The reactions were performed following the conditions: 95°C for 3 minutes, followed by 50 cycles at 95°C during 15 seconds and 60°C during 1 minute. Reactions were carried out in 96-well plates in a 7900HT Fast Real-Time PCR system (Applied Biosystems) and results were analyzed using the software SDS2.4 (Applied Biosystems). The reactions were performed in triplicates and each run included a positive (in vitro methylated normal leukocyte DNA) and negative (normal leukocyte DNA) controls and multiples no template controls. Leukocyte DNA from a healthy individual was submitted to in vitro treatment with SssI methyltransferase (New England Biolabs) to generate a virtually completely methylated DNA. It was used as a template for the design of the standard curve through serial dilutions (50-0.005ng) in each plate. The relative level of methylation for each gene in each sample was considered as the ratio of the triplicates’ average of the gene of interest to the triplicates’ average of ACTB, multiplied by 1000 for easier tabulation. The samples were considered methylated when at least two of the triplicates were amplified. The reaction was repeated in the cases with amplification of only one of the triplicates and considered positive if amplification was confirmed.

Statistical analysis

To categorize gene methylation frequency, Receiver-operating characteristics (ROC) analysis was used to determine a cut-off that maximized the sensitivity and specificity to discriminate the outcome of the patients.
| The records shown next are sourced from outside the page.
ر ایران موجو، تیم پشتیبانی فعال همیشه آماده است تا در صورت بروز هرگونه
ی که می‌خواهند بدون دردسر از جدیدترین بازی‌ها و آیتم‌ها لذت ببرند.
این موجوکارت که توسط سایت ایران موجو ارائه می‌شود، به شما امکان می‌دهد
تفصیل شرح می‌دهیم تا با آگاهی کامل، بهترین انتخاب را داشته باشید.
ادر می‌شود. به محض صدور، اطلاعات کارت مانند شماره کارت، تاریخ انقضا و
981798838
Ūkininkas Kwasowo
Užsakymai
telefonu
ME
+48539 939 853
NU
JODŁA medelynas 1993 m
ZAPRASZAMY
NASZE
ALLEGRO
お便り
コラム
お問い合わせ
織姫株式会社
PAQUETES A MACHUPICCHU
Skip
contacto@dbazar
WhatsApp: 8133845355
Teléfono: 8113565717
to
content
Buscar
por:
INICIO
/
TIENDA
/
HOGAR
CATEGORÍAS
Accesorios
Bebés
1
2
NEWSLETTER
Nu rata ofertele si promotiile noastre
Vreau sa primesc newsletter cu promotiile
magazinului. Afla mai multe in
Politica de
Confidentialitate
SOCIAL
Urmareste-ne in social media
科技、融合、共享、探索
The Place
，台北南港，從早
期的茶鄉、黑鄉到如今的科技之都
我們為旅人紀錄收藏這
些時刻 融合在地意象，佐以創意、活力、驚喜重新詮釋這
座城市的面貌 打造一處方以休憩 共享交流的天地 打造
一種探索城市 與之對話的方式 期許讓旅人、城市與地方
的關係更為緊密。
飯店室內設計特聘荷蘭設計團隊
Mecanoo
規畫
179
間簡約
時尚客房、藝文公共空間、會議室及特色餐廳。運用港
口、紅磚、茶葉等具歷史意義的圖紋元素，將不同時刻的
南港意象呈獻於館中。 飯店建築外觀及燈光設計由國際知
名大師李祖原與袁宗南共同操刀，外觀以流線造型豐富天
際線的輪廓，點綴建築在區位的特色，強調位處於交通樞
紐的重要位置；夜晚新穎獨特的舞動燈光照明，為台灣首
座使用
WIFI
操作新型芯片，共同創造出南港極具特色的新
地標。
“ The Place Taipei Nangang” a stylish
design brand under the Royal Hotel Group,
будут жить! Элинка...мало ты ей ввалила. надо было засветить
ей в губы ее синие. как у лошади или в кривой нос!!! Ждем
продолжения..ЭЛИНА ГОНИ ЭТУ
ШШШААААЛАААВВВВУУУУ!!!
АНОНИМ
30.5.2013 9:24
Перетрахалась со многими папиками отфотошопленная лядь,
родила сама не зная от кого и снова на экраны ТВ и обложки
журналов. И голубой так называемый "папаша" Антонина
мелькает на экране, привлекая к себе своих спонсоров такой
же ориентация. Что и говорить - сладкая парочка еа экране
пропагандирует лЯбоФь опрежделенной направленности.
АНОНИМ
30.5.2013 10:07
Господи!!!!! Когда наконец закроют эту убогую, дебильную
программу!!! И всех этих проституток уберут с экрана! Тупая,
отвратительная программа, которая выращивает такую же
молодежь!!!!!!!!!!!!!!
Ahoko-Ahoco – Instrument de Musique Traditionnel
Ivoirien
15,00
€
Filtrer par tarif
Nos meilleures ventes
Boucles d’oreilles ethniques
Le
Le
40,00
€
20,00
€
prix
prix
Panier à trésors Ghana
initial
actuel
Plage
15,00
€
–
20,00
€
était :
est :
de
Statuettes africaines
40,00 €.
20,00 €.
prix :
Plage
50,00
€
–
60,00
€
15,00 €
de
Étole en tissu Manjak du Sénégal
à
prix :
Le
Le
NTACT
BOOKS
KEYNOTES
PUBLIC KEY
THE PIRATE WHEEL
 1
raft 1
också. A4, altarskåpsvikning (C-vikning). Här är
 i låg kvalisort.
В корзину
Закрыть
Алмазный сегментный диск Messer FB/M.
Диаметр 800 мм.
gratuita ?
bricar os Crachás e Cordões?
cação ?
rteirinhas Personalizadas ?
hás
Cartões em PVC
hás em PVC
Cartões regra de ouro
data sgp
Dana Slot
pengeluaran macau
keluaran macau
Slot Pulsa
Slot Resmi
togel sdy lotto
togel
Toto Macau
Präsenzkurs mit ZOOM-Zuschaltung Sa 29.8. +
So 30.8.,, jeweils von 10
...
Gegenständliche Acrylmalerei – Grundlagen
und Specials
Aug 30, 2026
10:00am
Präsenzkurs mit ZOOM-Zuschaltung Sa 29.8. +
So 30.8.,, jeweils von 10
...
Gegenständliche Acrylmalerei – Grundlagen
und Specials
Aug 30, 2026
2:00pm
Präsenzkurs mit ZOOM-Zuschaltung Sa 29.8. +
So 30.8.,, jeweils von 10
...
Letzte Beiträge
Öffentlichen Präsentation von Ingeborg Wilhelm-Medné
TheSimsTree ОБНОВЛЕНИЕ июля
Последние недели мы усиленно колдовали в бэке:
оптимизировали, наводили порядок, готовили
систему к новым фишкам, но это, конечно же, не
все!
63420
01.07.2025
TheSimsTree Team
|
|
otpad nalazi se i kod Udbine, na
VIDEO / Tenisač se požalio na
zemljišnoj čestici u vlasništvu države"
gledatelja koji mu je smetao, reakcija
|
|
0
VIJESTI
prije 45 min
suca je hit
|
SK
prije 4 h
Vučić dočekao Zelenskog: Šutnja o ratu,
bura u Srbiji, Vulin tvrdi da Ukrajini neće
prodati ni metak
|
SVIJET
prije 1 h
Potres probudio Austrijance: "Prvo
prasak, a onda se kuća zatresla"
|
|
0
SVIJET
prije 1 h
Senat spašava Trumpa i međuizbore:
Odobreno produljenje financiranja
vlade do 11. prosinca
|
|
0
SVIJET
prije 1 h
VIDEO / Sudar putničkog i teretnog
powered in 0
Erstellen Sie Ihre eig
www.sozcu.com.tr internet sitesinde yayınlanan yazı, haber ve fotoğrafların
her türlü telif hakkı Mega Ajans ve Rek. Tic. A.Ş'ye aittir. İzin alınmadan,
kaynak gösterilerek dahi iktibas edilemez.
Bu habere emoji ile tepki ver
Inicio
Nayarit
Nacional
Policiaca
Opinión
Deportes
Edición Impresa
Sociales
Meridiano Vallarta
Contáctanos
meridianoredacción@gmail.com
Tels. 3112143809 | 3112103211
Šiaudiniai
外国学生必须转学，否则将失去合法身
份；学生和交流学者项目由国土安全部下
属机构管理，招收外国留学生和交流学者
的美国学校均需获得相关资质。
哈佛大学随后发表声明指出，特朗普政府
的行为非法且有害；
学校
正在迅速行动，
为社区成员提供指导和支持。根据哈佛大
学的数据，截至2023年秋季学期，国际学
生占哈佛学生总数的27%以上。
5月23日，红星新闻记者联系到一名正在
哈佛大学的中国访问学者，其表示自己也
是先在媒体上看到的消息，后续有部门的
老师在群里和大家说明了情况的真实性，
For this analysis, the terms good or poor clinical outcome was assigned for those patients without or with the occurrence of events during the follow-up, respectively. Area under the curve (AUC), sensitivity, specificity, positive predictive value, negative predictive value, accuracy and 95% confidence intervals were estimated. Furthermore, the association of gene methylation frequency with clinicopathological characteristics was evaluated using Chi-square or Fisher’s exact test. Subsequently, multiple logistic regression was performed, considering the variables with p<0.2 in the previous test.

Overall survival (OS) and event-free survival (EFS) were assessed by Kaplan-Meier method. For OS, event was considered as death from any cause and the follow-up from the date of diagnosis to the date of death. For EFS, event was considered as progression, recurrence or death and follow-up from the date of diagnosis to the date of the event that occurred first. The differences between the survival curves were analyzed using the Log-rank test. Subsequently, COX regression was performed considering the variables with p<0.2 in the survival analysis.

For all analyzes, p<0.05 was considered for statistical significance. Statistical analysis was developed using SPSS v.21 software.

ACKNOWLEDGMENTS

The authors acknowledge the Center for Research Support (NAP), the Barretos Children’s Cancer Hospital and the Pio XII Foundation.

CONFLICTS OF INTEREST

The authors declare that they have no conflicts of interest.

FINANCIAL SUPPORT

This work was supported by the Barretos Cancer Hospital internal research funds program (PAIP).

Author contributions

DOV, LFL, FMC, MB designed the study; CMSM and AHL developed the methodology; CMSM, AHL, FMC acquired the data; CMSM, FMC, MB, DOV analyzed and interpreted the data; CMSM, AHL, FMC, MB, LFL, DOV wrote and revised the manuscript; ECAS provided technical support; DOV, LFL supervised the study.